■ **WHAT NEEDS TO BE DONE**
Below are some records; copy each line in them that contains "RETORNO".

■ **GIVEN RECORDS**
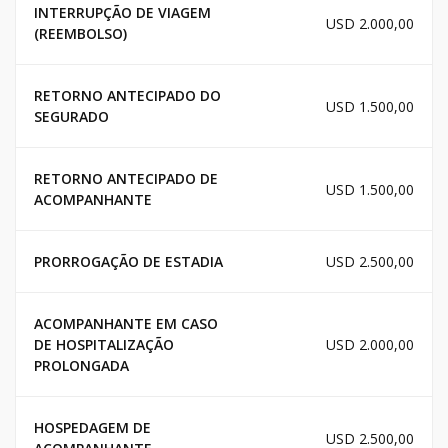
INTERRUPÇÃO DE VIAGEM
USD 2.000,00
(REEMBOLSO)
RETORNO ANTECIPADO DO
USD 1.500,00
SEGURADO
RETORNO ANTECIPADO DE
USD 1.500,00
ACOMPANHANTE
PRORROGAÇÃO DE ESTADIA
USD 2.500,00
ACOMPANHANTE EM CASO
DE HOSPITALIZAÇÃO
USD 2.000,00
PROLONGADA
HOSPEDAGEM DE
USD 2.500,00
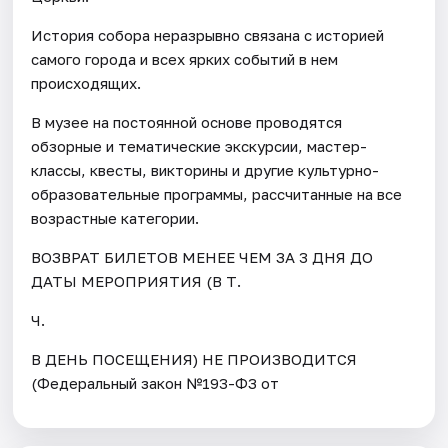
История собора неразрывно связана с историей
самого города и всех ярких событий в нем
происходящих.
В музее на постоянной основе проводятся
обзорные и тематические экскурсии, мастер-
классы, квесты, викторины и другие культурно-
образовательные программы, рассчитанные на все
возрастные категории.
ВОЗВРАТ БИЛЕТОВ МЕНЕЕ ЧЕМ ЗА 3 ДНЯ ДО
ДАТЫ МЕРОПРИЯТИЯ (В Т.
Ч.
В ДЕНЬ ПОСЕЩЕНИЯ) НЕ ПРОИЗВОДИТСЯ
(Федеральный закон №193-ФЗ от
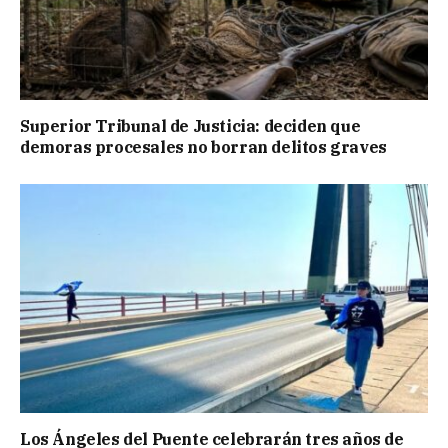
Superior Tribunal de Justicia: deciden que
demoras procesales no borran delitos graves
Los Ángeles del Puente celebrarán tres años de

■ **ANSWER TO THE PROBLEM**
RETORNO ANTECIPADO DO
RETORNO ANTECIPADO DE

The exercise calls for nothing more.